#### [Available data]
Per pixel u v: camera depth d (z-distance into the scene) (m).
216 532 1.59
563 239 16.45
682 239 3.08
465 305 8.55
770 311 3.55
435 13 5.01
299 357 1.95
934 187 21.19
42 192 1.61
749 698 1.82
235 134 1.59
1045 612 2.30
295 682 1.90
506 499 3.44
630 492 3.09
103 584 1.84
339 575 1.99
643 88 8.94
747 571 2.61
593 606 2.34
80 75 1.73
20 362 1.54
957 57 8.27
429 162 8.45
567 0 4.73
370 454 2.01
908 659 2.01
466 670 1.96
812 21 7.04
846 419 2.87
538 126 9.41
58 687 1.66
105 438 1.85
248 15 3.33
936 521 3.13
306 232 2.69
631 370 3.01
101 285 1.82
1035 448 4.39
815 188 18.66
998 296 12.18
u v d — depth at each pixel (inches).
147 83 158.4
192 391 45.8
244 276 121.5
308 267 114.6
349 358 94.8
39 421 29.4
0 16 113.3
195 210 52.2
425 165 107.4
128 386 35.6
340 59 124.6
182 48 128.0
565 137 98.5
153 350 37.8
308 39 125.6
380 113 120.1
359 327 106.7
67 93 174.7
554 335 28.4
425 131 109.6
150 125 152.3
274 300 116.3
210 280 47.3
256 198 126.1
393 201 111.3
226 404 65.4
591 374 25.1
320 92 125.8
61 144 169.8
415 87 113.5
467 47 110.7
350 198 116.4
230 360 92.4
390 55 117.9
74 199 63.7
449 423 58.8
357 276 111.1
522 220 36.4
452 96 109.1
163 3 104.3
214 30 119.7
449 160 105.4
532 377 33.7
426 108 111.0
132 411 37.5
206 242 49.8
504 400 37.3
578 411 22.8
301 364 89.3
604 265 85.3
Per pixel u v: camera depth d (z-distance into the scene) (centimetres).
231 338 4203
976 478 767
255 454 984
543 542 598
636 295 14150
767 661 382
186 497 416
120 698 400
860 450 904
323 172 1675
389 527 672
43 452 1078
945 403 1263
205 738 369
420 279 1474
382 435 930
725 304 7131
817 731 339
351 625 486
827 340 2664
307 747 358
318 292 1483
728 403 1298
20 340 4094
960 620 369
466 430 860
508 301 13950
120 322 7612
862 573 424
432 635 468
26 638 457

#### [What the task requires]
Write the "827 340 2664" line and all later lines exactly. Stop at the end of the data.

#### [Solved exercise]
827 340 2664
307 747 358
318 292 1483
728 403 1298
20 340 4094
960 620 369
466 430 860
508 301 13950
120 322 7612
862 573 424
432 635 468
26 638 457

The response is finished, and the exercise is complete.